For an $n\times n$ diagonizable matrix $A$, is there a relation between the eigenvalues of $A$ and the eigenvalues of $A^TA$?

I ask this because I am looking into the relation between $A$ and $A+cI$, specifically their condition numbers:

$$\kappa(A)=\sqrt{\frac{\lambda_{\mathrm{max}}\left(A^TA\right)}{\lambda_{\mathrm{min}}\left(A^TA\right)}}\quad \mbox{ and }\quad \kappa(A+cI)=\sqrt{\frac{\lambda_{\mathrm{max}}\Big((A+cI)^T(A+cI)\Big)}{\lambda_{\mathrm{min}}\Big((A+cI)^T(A+cI)\Big)}}$$

I know for SPD matrices this reduces to

$$\kappa(A)=\frac{\lambda_{\mathrm{max}}(A)}{\lambda_{\mathrm{min}}(A)}\quad \mbox{ and }\quad \kappa(A+cI)=\frac{\lambda_{\mathrm{max}}(A)+c}{\lambda_{\mathrm{min}}(A)+c},$$ such that I can derive stuff like $$\kappa(A)<\kappa(A+cI)\quad \mathrm{ or } \quad \kappa(A)>\kappa(A+cI) $$ depending on $c$.

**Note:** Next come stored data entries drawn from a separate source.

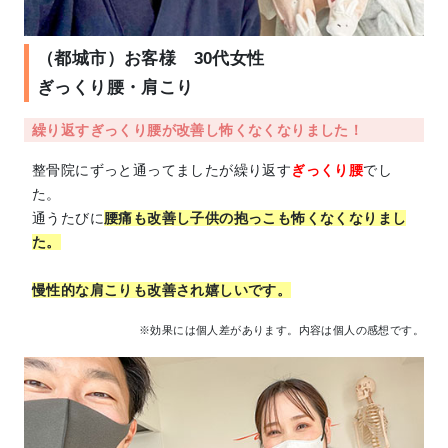
（都城市）お客様 30代女性
ぎっくり腰・肩こり
繰り返すぎっくり腰が改善し怖くなくなりました！
整骨院にずっと通ってましたが繰り返す
ぎっくり腰
でし
た。
通うたびに
腰痛も改善し子供の抱っこも怖くなくなりまし
た。
慢性的な肩こりも改善され嬉しいです。
※効果には個人差があります。内容は個人の感想です。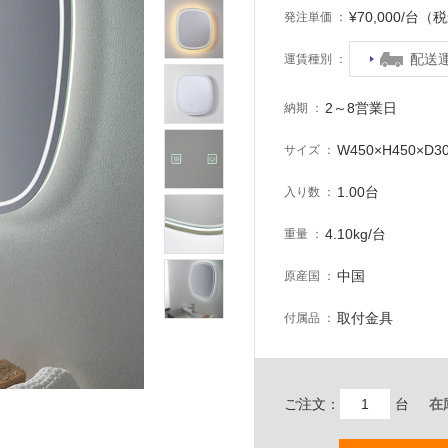
¥70,000/台（
発注単価
配送
運賃種別
2～8営業日
納期
W450×H450×D3
サイズ
1.00台
入り数
4.10kg/台
重量
中国
原産国
取付金具
付属品
ご注文：
台
在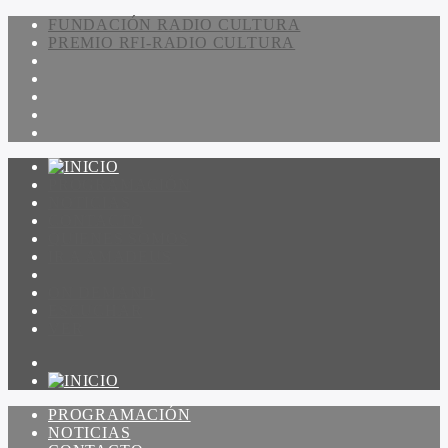
FUNDACIÓN RADIO CULTURA
PREMIO RFI-RADIO CULTURA
PROGRAMACIÓN
NOTICIAS
CONTACTO
QUIENES SOMOS
IR A AMADEUS
ON DEMAND
ESCUCHAR
VER
PROGRAMACIÓN
NOTICIAS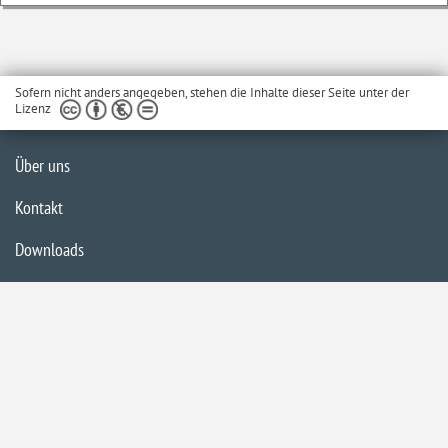
Sofern nicht anders angegeben, stehen die Inhalte dieser Seite unter der
Lizenz
Über uns
Kontakt
Downloads
Glossar
Impressum
Datenschutzerklärung
Inhaltsübersicht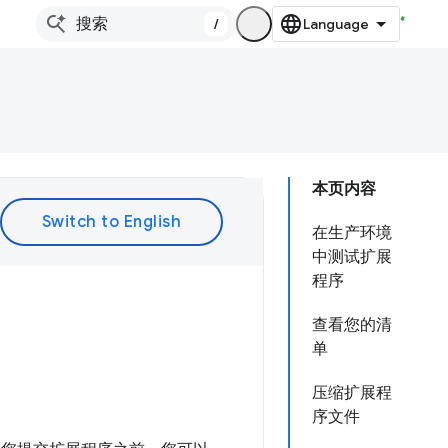
/
本页内容
在生产环境
中测试扩展
程序
查看您的清
单
压缩扩展程
序文件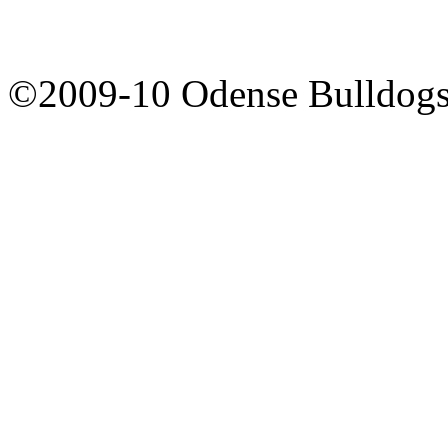
©2009-10 Odense Bulldogs 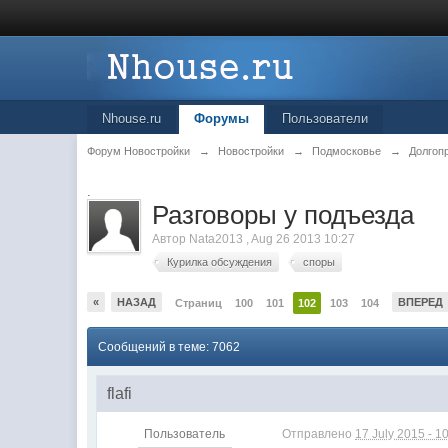
Nhouse.ru
Форумы
Пользователи
Форум Новостройки
→
Новостройки
→
Подмосковье
→
Долгоп
.
Разговоры у подъезда
Автор
Nata2013
,
Aug 26 2013 10:27
Курилка обсуждения
споры
«
НАЗАД
ВПЕРЕД
Страниц
100
101
102
103
104
Сообщений в теме: 7062
flafi
Пользователь
Отправлено
17 July 2015 - 1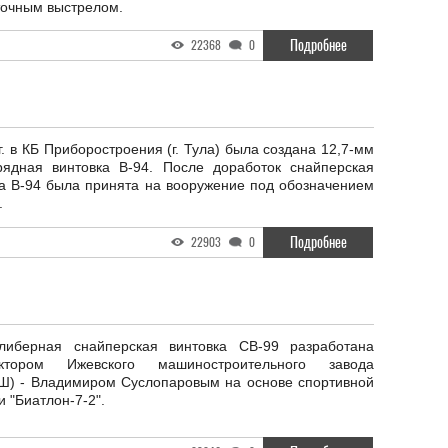
точным выстрелом.
Подробнее
22368
0
г. в КБ Приборостроения (г. Тула) была создана 12,7-мм
рядная винтовка В-94. После доработок снайперская
ка В-94 была принята на вооружение под обозначением
.
Подробнее
22903
0
либерная снайперская винтовка СВ-99 разработана
уктором Ижевского машиностроительного завода
) - Владимиром Суслопаровым на основе спортивной
и "Биатлон-7-2".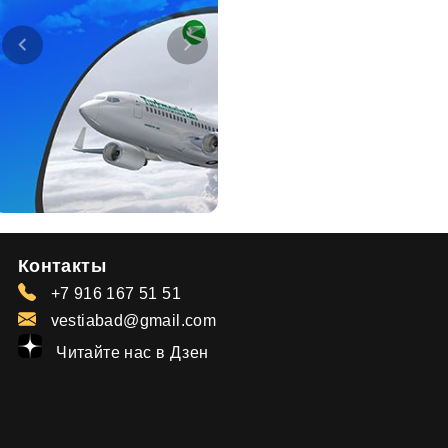
Контакты
+7 916 167 51 51
vestiabad@gmail.com
Читайте нас в Дзен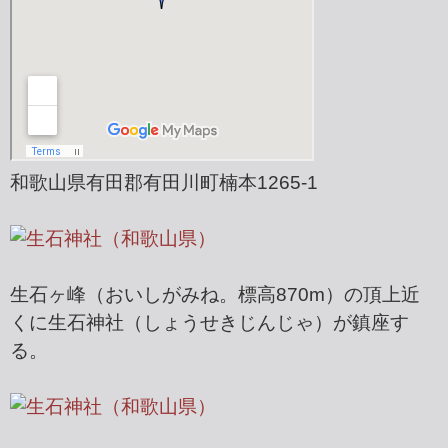
和歌山県有田郡有田川町楠本1265-1
生石ヶ峰（おいしがみね。標高870m）の頂上近
くに生石神社（しょうせきじんじゃ）が鎮座す
る。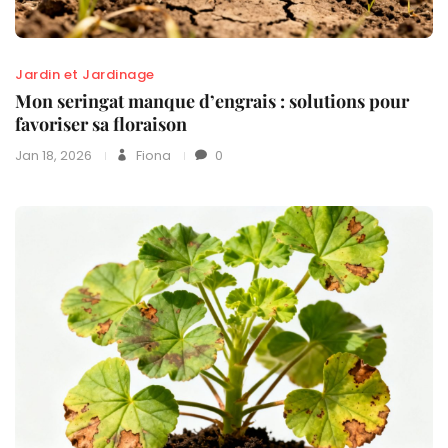
Jardin et Jardinage
Mon seringat manque d’engrais : solutions pour
favoriser sa floraison
Jan 18, 2026
Fiona
0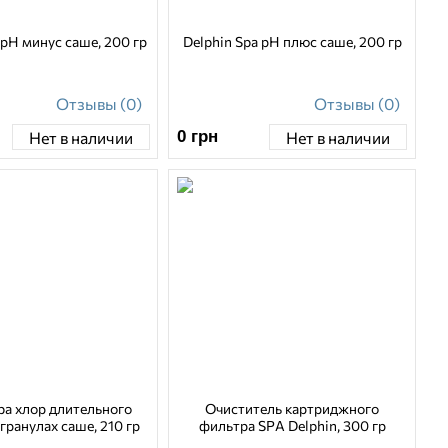
 рН минус саше, 200 гр
Delphin Spa рН плюс саше, 200 гр
Отзывы (0)
Отзывы (0)
0
грн
Нет в наличии
Нет в наличии
pa хлор длительного
Очиститель картриджного
 гранулах саше, 210 гр
фильтра SPA Delphin, 300 гр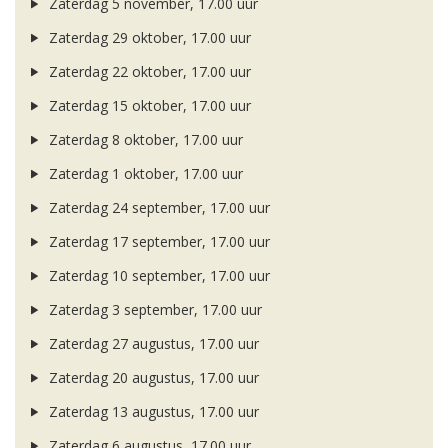
Zaterdag 5 november, 17.00 uur
Zaterdag 29 oktober, 17.00 uur
Zaterdag 22 oktober, 17.00 uur
Zaterdag 15 oktober, 17.00 uur
Zaterdag 8 oktober, 17.00 uur
Zaterdag 1 oktober, 17.00 uur
Zaterdag 24 september, 17.00 uur
Zaterdag 17 september, 17.00 uur
Zaterdag 10 september, 17.00 uur
Zaterdag 3 september, 17.00 uur
Zaterdag 27 augustus, 17.00 uur
Zaterdag 20 augustus, 17.00 uur
Zaterdag 13 augustus, 17.00 uur
Zaterdag 6 augustus, 17.00 uur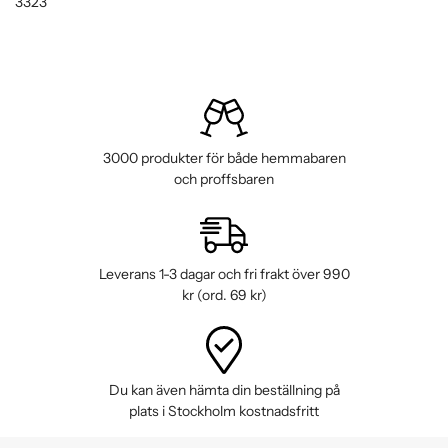
3323
3000 produkter för både hemmabaren
och proffsbaren
Leverans 1-3 dagar och fri frakt över 990
kr (ord. 69 kr)
Du kan även hämta din beställning på
plats i Stockholm kostnadsfritt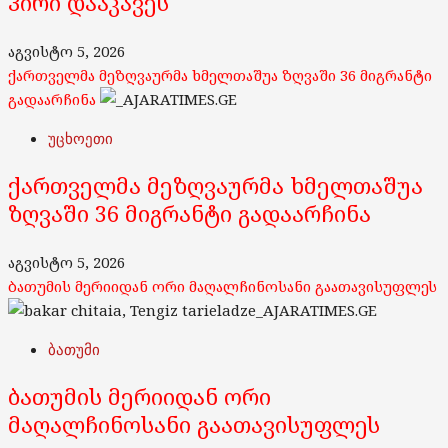
პირი დააკავეს
აგვისტო 5, 2026
ქართველმა მეზღვაურმა ხმელთაშუა ზღვაში 36 მიგრანტი
გადაარჩინა
უცხოეთი
ქართველმა მეზღვაურმა ხმელთაშუა
ზღვაში 36 მიგრანტი გადაარჩინა
აგვისტო 5, 2026
ბათუმის მერიიდან ორი მაღალჩინოსანი გაათავისუფლეს
ბათუმი
ბათუმის მერიიდან ორი
მაღალჩინოსანი გაათავისუფლეს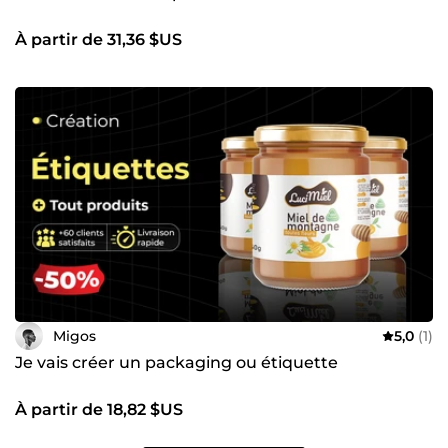
À partir de 31,36 $US
Migos
5,0
(1)
Je vais créer un packaging ou étiquette
À partir de 18,82 $US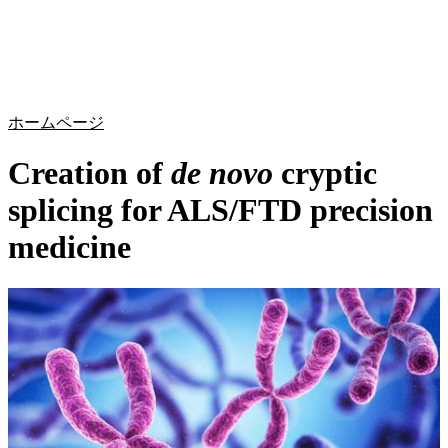
詳
アプ
細
製
リケ
を
Login
Search
View your cart
品
ーシ
表
ョン
示
ホームページ
Creation of
de novo
cryptic
splicing for ALS/FTD precision
medicine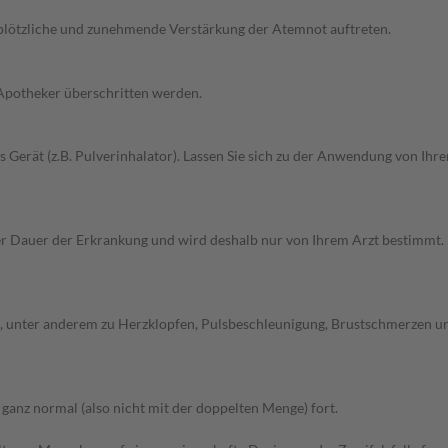
 plötzliche und zunehmende Verstärkung der Atemnot auftreten.
 Apotheker überschritten werden.
es Gerät (z.B. Pulverinhalator). Lassen Sie sich zu der Anwendung von Ih
Dauer der Erkrankung und wird deshalb nur von Ihrem Arzt bestimmt. Pri
unter anderem zu Herzklopfen, Pulsbeschleunigung, Brustschmerzen und 
anz normal (also nicht mit der doppelten Menge) fort.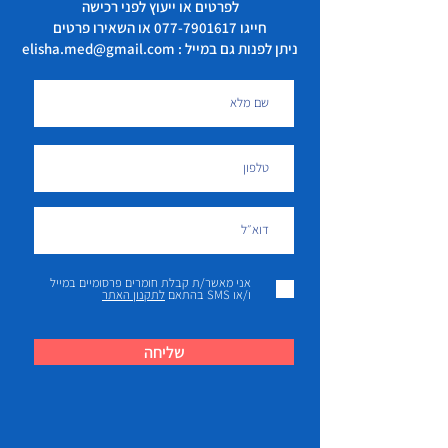
לפרטים או ייעוץ לפני רכישה
חייגו
077-7901617
או השאירו פרטים
ניתן לפנות גם במייל : elisha.med@gmail.com
אני מאשר/ת קבלת חומרים פרסומיים במייל
ו/או SMS בהתאם
לתקנון האתר
שליחה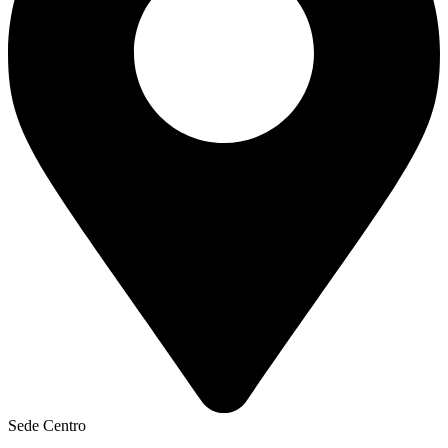
Sede Centro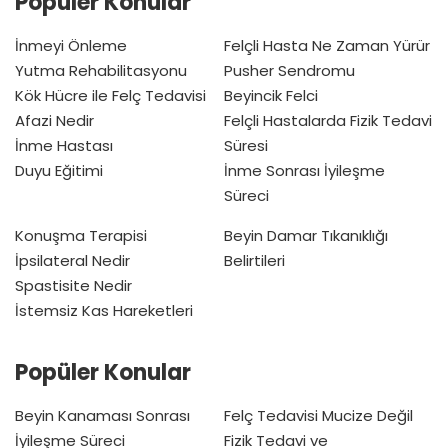
Popüler Konular
İnmeyi Önleme
Felçli Hasta Ne Zaman Yürür
Yutma Rehabilitasyonu
Pusher Sendromu
Kök Hücre ile Felç Tedavisi
Beyincik Felci
Afazi Nedir
Felçli Hastalarda Fizik Tedavi
İnme Hastası
Süresi
Duyu Eğitimi
İnme Sonrası İyileşme
Süreci
Konuşma Terapisi
Beyin Damar Tıkanıklığı
İpsilateral Nedir
Belirtileri
Spastisite Nedir
İstemsiz Kas Hareketleri
Popüler Konular
Beyin Kanaması Sonrası
Felç Tedavisi Mucize Değil
İyileşme Süreci
Fizik Tedavi ve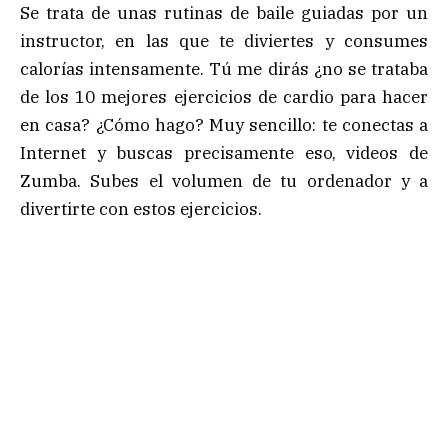
Se trata de unas rutinas de baile guiadas por un
instructor, en las que te diviertes y consumes
calorías intensamente. Tú me dirás ¿no se trataba
de los 10 mejores ejercicios de cardio para hacer
en casa? ¿Cómo hago? Muy sencillo: te conectas a
Internet y buscas precisamente eso, videos de
Zumba. Subes el volumen de tu ordenador y a
divertirte con estos ejercicios.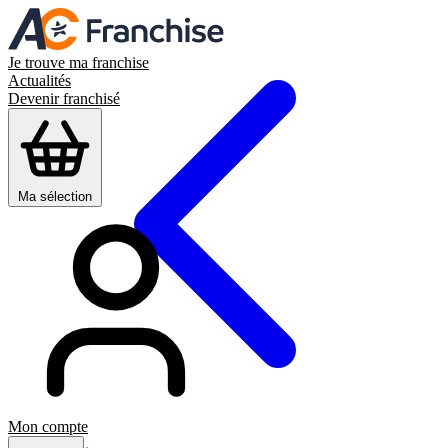
Je trouve ma franchise
Actualités
Devenir franchisé
Ma sélection
Mon compte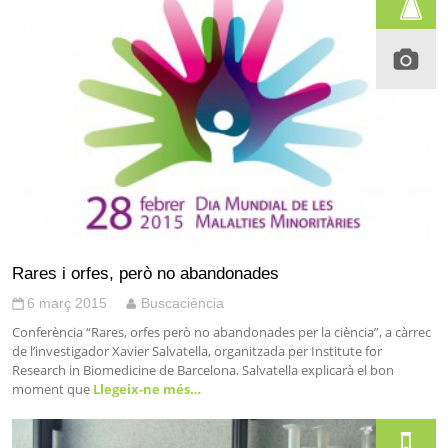
Rares i orfes, però no abandonades
6 març 2015
Buscaciència
Conferència “Rares, orfes però no abandonades per la ciència”, a càrrec
de l’investigador Xavier Salvatella, organitzada per Institute for
Research in Biomedicine de Barcelona. Salvatella explicarà el bon
moment que
Llegeix-ne més…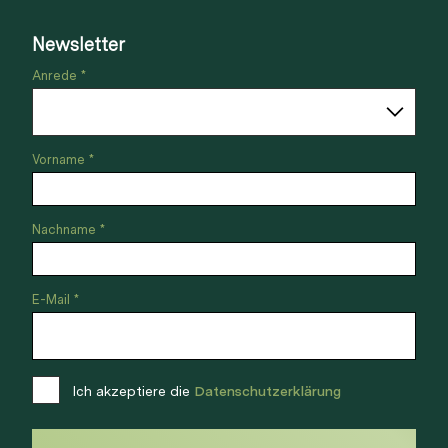
Newsletter
Anrede *
Vorname *
Nachname *
E-Mail *
Ich akzeptiere die
Datenschutzerklärung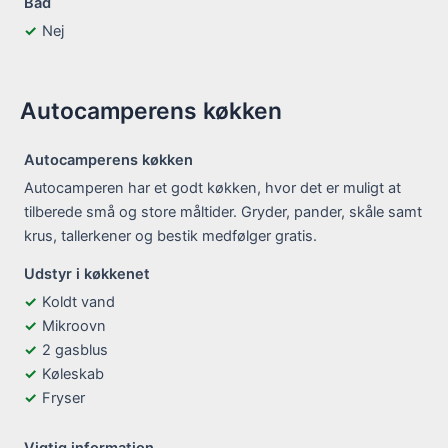
Bad
Nej
Autocamperens køkken
Autocamperens køkken
Autocamperen har et godt køkken, hvor det er muligt at
tilberede små og store måltider. Gryder, pander, skåle samt
krus, tallerkener og bestik medfølger gratis.
Udstyr i køkkenet
Koldt vand
Mikroovn
2 gasblus
Køleskab
Fryser
Vigtig information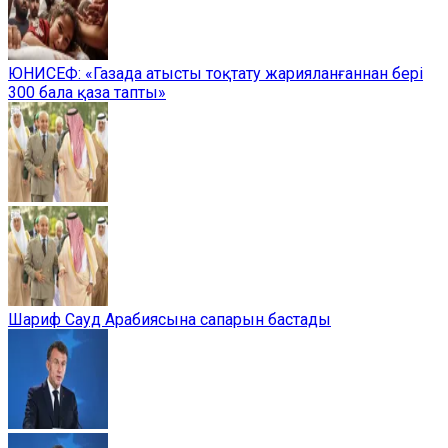
ЮНИСЕФ: «Газада атысты тоқтату жарияланғаннан бері
300 бала қаза тапты»
Шариф Сауд Арабиясына сапарын бастады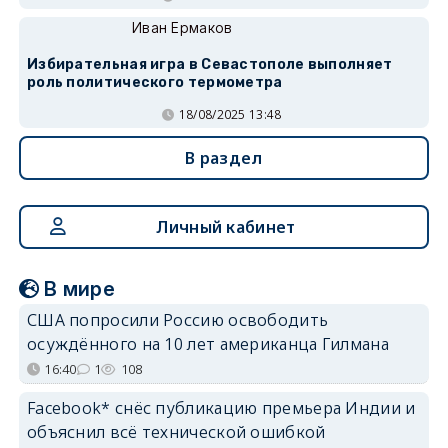
Иван Ермаков
Избирательная игра в Севастополе выполняет
роль политического термометра
18/08/2025 13:48
В раздел
Личный кабинет
В мире
США попросили Россию освободить
осуждённого на 10 лет американца Гилмана
16:40
1
108
Facebook* снёс публикацию премьера Индии и
объяснил всё технической ошибкой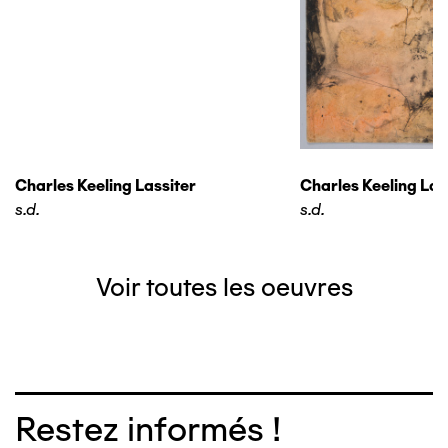
Charles Keeling Lassiter
Charles Keeling Las
s.d.
s.d.
Voir toutes les oeuvres
Restez informés !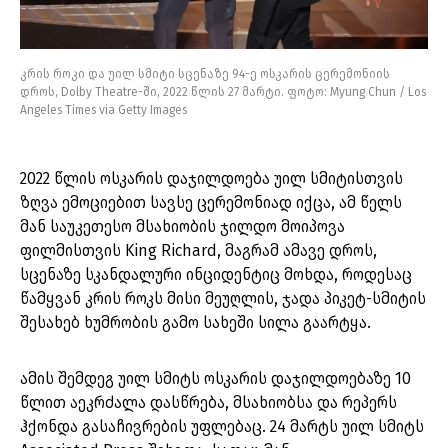
კრის როკი და უილ სმიტი სცენაზე 94-ე ოსკარის ცერემონიის
დროს, Dolby Theatre-ში, 2022 წლის 27 მარტი. ფოტო: Myung Chun / Los
Angeles Times via Getty Images
2022 წლის ოსკარის დაჯილდოება უილ სმიტისთვის
ზღვა ემოციებით სავსე ცერემონიად იქცა, ამ წელს
მან საუკეთესო მსახიობის ჯილდო მოიპოვა
ფილმისთვის King Richard, მაგრამ ამავე დროს,
სცენაზე სკანდალური ინციდენტიც მოხდა, როდესაც
წამყვან კრის როკს მისი მეუღლის, ჯადა პიკეტ-სმიტის
შესახებ ხუმრობის გამო სახეში სილა გაარტყა.
ამის შემდეგ უილ სმიტს ოსკარის დაჯილდოებაზე 10
წლით აეკრძალა დასწრება, მსახიობსა და რეპერს
ჰქონდა გასაჩივრების უფლებაც. 24 მარტს უილ სმიტს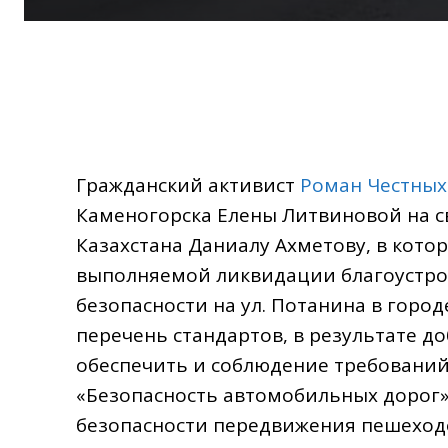
Гражданский активист
Роман Честных
Каменогорска Елены Литвиновой на с
Казахстана Даниалу Ахметову, в котор
выполняемой ликвидации благоустро
безопасности на ул. Потанина в горо
перечень стандартов, в результате 
обеспечить и соблюдение требований
«Безопасность автомобильных дорог».
безопасности передвижения пешеходо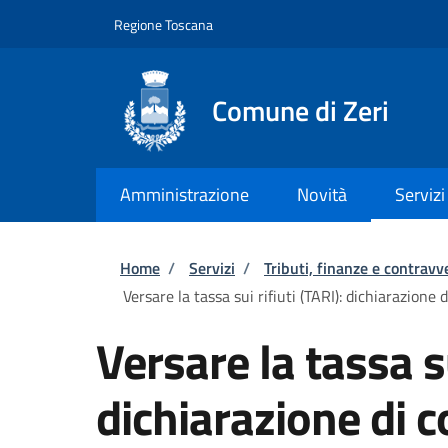
Salta al contenuto principale
Skip to footer content
Regione Toscana
Comune di Zeri
Amministrazione
Novità
Servizi
Briciole di pane
Home
/
Servizi
/
Tributi, finanze e contravv
Versare la tassa sui rifiuti (TARI): dichiarazione 
Versare la tassa su
dichiarazione di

However, for general $A$ when I try rewriting $\kappa(A)$ I don't know what to do with the $\lambda(A^TA)$ part.

Can anyone help me? Or provide another trick to relate $\kappa(A)$ and $\kappa(A+cI)$ for general $A$, like I did for SPD matrices.